Eylül: Sen de Serkan'a karşı anlayışlı olmaya çalış. Sonuçta o senin kardeşin ve bir sevgilisi var. Sen de Cemre'yle can ciğer kuzu sarması ol demiyorum ama en azından onu anlaşmaya çalış, Serkanı mutlu edersin. Gerçi zaten o senin eskiden en yakın arkadaşındı dimi?
Defne: eskiden! Şimdi arkadaşım falan değil o. Ailemi yıktı. Onun yüzünden fakiriz, evlatlık olduğumu öğrendim ve şimdi kardeşimi ele geçiriyor...
Eylül: sakin ol, Cemrenin Serkan'ı ele geçirdiği falan yok... yani varsa bile Serkan bu durumdan memnun değil mi?
Defne : öyle... sen neden hala Cemre'yi koruyorsun?
Eylül: Cemreyi koruduğum falan yok, sadece bir tek kardeşin var bu hayatta. Onunla iyi anlaş, bu yüzden Cemre ile de aranı iyi tut diyorum, hepsi bu...
Defne : aman neyse kavga etmişler galiba, eve geldiğinde Serkan'ın suratı beş karıştı... sonra hiç yanımızda oturmadan odasına kapandı.
Eylül: olabilir...bugün Cemre saçma sapan şeyler söyleyip bana iftira attı. Herkes ona sinirlendi zaten, Serkan da apar topar yanımızdan götürdü onu, ondandır...
Defne : ay olaylar olaylar.. ne oldu ki?
Eylül: gerçekten şuan bana arkadaşımmış gibi davrandığının farkında mısın?
Defne : okula gitmiyorum, hiç arkadaşım yok. Senle de bir sorunum yok, eziksin falan ama en azından bana karşı kötü birşey yapmadın, herşeye rağmen yardım ederdin bana. Ayrıca bana bedava ders veriyorsun, şuan arkadaşım olabilicek tek kişisin...
Güldüm... Defne sırf Cemre'ye inat benimle konuşsa da ezik olduğumu söylemesi dışında bana kötü davranmamıştı. Bu yeni Defne'yi sevdim sanırım.
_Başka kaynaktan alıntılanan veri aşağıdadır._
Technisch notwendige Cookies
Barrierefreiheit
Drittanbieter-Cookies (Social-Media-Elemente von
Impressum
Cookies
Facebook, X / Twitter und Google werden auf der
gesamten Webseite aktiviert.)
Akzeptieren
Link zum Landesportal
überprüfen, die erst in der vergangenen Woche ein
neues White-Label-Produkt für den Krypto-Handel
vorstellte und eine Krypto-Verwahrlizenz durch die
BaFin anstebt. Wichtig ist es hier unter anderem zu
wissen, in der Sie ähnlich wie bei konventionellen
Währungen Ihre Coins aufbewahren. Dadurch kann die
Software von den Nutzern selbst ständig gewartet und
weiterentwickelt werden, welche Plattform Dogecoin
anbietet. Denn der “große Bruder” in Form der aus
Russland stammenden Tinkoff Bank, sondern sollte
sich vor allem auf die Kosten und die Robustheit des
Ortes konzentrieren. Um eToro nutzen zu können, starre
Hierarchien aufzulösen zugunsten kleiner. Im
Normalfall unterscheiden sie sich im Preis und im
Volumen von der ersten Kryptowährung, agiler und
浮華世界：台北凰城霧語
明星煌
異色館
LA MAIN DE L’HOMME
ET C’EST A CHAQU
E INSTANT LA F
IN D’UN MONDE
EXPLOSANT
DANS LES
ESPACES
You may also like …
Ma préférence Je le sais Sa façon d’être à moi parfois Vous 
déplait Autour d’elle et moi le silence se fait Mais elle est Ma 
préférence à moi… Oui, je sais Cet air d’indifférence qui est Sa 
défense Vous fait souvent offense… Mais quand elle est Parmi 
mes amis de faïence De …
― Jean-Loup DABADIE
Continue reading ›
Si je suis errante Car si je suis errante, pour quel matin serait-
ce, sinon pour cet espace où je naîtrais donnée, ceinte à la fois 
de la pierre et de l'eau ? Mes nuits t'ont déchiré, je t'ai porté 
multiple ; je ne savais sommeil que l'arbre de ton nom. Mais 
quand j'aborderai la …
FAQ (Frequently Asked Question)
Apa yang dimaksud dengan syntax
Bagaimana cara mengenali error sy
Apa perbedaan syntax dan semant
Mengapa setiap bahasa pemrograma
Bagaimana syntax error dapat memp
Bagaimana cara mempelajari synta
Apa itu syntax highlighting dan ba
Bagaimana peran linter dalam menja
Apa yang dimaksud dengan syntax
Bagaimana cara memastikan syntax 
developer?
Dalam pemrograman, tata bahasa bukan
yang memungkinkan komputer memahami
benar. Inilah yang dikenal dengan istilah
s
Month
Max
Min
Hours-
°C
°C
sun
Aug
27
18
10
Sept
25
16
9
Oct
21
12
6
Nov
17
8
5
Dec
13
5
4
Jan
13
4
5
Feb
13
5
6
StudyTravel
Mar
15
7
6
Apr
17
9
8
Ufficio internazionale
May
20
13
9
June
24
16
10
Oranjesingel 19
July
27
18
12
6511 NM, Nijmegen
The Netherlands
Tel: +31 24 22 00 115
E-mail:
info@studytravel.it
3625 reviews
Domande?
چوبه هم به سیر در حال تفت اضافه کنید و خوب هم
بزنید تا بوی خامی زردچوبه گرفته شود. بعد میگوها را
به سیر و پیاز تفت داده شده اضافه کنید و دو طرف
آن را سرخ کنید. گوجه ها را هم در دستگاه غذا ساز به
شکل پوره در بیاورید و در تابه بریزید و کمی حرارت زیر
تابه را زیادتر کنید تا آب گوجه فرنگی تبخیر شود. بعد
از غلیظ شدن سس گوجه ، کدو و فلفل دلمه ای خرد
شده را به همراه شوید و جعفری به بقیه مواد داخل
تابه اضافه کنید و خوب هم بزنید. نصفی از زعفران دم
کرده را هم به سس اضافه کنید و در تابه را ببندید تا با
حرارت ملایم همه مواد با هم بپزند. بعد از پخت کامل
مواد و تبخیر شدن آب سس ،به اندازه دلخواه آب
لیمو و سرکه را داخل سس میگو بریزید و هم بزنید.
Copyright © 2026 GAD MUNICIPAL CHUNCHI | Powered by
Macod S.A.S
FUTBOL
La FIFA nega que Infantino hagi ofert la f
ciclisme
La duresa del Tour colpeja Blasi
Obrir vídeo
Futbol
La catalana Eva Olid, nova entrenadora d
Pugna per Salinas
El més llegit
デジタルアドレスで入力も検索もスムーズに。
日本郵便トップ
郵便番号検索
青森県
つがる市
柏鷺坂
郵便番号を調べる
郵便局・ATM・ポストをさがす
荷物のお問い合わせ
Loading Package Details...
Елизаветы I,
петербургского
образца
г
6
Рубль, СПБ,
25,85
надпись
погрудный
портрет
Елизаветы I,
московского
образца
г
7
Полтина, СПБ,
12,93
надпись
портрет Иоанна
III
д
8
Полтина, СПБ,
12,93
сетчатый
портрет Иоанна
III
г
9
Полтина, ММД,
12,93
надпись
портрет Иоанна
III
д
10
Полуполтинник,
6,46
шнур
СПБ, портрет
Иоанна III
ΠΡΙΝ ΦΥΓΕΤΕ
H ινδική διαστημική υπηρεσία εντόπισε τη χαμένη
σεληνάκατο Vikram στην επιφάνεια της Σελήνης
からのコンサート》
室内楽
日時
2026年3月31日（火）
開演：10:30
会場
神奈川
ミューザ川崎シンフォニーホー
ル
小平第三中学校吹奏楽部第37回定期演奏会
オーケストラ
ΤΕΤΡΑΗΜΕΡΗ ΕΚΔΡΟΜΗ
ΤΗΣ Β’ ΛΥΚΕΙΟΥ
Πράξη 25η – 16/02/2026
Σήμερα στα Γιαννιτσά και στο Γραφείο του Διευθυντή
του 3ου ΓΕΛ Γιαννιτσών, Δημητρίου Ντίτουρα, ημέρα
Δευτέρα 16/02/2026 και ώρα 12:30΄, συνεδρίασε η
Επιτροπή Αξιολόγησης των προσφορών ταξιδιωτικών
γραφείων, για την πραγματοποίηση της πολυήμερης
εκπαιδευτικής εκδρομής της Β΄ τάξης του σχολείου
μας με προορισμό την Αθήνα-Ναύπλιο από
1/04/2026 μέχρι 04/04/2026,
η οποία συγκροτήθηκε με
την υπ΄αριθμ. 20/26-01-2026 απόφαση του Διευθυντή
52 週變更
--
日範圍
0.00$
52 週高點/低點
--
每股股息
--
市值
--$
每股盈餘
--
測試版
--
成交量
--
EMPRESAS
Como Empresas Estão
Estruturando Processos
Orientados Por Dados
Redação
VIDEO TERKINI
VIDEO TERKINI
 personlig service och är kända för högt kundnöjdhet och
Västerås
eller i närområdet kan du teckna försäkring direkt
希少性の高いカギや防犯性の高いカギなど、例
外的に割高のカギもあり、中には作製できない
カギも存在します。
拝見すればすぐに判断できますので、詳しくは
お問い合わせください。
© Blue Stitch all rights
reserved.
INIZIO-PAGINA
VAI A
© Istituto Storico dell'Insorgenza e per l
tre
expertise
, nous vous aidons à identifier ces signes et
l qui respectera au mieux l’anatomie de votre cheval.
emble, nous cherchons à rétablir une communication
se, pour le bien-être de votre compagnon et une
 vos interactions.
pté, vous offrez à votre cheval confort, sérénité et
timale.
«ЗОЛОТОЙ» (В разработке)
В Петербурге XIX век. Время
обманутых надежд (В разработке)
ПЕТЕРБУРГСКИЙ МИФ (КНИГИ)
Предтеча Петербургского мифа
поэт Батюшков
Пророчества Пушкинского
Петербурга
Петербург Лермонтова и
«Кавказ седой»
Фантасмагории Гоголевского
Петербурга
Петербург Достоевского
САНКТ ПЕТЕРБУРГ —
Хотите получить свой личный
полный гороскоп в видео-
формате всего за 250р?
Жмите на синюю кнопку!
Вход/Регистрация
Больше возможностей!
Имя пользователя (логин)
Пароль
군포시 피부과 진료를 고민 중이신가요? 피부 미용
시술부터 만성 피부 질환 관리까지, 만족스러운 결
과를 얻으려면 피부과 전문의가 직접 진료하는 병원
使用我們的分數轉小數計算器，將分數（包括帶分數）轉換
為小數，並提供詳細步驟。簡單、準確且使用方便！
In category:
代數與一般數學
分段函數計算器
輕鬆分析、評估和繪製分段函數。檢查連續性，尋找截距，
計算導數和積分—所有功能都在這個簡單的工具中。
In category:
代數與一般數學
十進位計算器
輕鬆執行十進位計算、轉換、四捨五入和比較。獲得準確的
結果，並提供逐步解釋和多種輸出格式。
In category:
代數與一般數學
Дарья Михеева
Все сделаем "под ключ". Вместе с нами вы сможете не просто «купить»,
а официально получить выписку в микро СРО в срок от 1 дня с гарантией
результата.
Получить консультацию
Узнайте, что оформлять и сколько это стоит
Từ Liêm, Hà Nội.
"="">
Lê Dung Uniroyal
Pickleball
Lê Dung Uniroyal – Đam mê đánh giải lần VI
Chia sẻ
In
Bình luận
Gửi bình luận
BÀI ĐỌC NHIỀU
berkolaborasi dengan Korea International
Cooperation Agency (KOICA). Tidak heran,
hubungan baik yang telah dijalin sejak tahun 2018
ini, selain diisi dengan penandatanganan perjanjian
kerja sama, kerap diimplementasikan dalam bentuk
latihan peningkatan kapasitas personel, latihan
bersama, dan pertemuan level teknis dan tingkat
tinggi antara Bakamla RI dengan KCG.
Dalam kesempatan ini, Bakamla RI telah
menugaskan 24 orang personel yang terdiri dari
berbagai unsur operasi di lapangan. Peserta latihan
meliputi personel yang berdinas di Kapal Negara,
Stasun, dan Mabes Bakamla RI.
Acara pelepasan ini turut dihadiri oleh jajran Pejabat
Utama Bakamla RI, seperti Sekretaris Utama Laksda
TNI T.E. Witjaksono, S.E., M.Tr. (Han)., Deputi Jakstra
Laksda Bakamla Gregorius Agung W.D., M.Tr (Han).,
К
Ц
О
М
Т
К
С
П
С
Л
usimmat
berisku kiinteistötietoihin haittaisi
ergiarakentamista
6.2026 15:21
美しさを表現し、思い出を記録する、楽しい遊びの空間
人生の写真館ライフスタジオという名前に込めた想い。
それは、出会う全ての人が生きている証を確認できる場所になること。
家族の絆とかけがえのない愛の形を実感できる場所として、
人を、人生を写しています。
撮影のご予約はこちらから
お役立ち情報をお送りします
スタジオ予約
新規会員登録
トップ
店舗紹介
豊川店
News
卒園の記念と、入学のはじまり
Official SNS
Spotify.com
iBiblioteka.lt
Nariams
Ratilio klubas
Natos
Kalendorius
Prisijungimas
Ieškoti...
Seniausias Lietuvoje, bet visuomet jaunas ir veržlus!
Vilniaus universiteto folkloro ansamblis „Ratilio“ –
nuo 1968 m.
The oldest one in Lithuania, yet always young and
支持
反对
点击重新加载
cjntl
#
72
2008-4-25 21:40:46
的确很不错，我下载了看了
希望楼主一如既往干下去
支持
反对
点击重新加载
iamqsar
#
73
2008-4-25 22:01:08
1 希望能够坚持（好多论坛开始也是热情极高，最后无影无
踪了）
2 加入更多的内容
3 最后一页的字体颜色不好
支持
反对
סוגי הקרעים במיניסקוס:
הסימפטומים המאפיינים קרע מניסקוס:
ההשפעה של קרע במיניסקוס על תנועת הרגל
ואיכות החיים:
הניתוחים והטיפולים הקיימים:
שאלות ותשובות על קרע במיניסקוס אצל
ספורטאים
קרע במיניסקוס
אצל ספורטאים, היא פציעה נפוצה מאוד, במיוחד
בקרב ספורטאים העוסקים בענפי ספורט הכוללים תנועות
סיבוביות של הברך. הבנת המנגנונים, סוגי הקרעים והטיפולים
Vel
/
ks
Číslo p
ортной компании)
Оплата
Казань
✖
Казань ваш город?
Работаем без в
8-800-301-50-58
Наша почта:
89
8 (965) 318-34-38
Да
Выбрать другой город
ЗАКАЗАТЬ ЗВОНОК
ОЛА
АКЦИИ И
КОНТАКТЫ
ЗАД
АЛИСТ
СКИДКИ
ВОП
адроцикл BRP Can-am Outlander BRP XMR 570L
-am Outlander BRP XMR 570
En azından yeni Cemre'den kat be kat iyiydi...
Eylül: benim Güney'e yürüdüğümü ima etti... hatta ima denemez, direkt söyledi, herkesin içinde
Defne : ne?! Oha! Sen ve Güney... ama o evli, yok artık!
Eylül: yok tabii ki öyle birşey. Bizi yan yana gördü ve iftira atmaya başladı. Herkes duydu, Güney de yanımdaydı. Neyse ki Songül duymadı bunu...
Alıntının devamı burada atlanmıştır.